(SUPPLIED MATERIAL Opens)

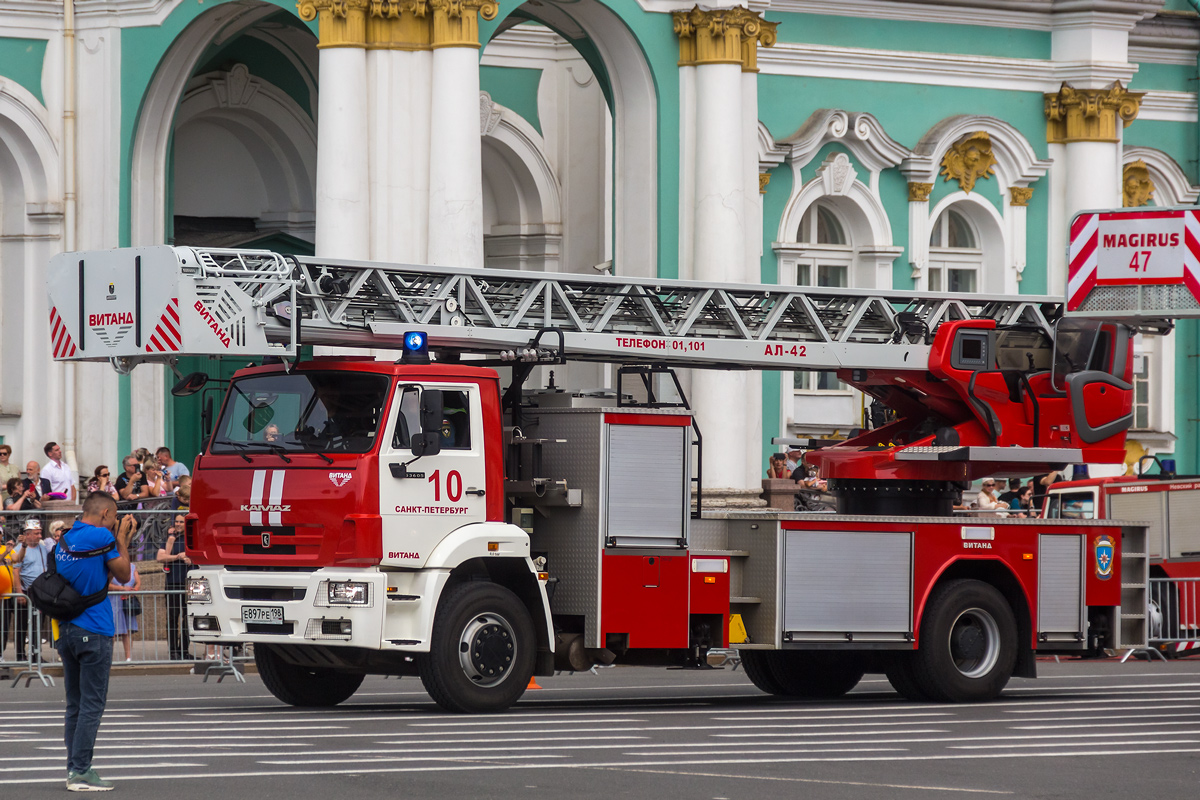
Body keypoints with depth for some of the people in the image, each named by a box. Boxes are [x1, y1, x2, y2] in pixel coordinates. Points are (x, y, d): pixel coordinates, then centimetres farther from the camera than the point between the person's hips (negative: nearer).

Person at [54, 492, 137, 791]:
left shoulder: (64, 541, 12)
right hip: (94, 632, -8)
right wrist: (123, 539, 7)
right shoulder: (102, 536, -11)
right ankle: (80, 772, -8)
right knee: (92, 705, -5)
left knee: (75, 704, 12)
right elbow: (123, 575, -3)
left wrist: (117, 539, 16)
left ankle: (74, 768, 13)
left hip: (66, 630, 8)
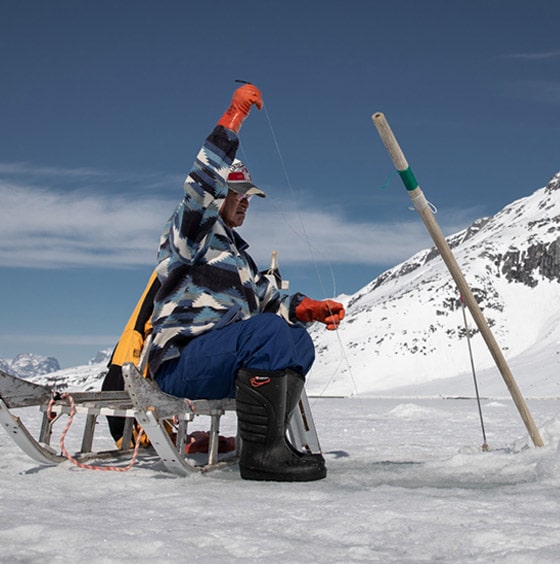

(SUPPLIED MATERIAL Closes)

**TASK ITEM:** Set the records down again exactly as given, and leave the pictures out.

**COMPLETED EXERCISE:**
Body keypoints with depth for some of the people in the image, each named by a box. Boxes are [x1, y1, x2, y2] in pixel coordinates. Points are (x, y, d): pixel coordinates, then centimetres farther from the camera than the point between the person's hips (negative: nearer).

Person at [54, 492, 137, 791]:
left shoulder: (64, 541, 12)
right hip: (94, 632, -8)
right wrist: (123, 539, 7)
right shoulder: (102, 536, -11)
right ankle: (80, 772, -8)
right knee: (92, 705, -5)
left knee: (75, 704, 12)
right elbow: (123, 575, -3)
left wrist: (117, 539, 16)
left ankle: (74, 768, 13)
left hip: (66, 630, 8)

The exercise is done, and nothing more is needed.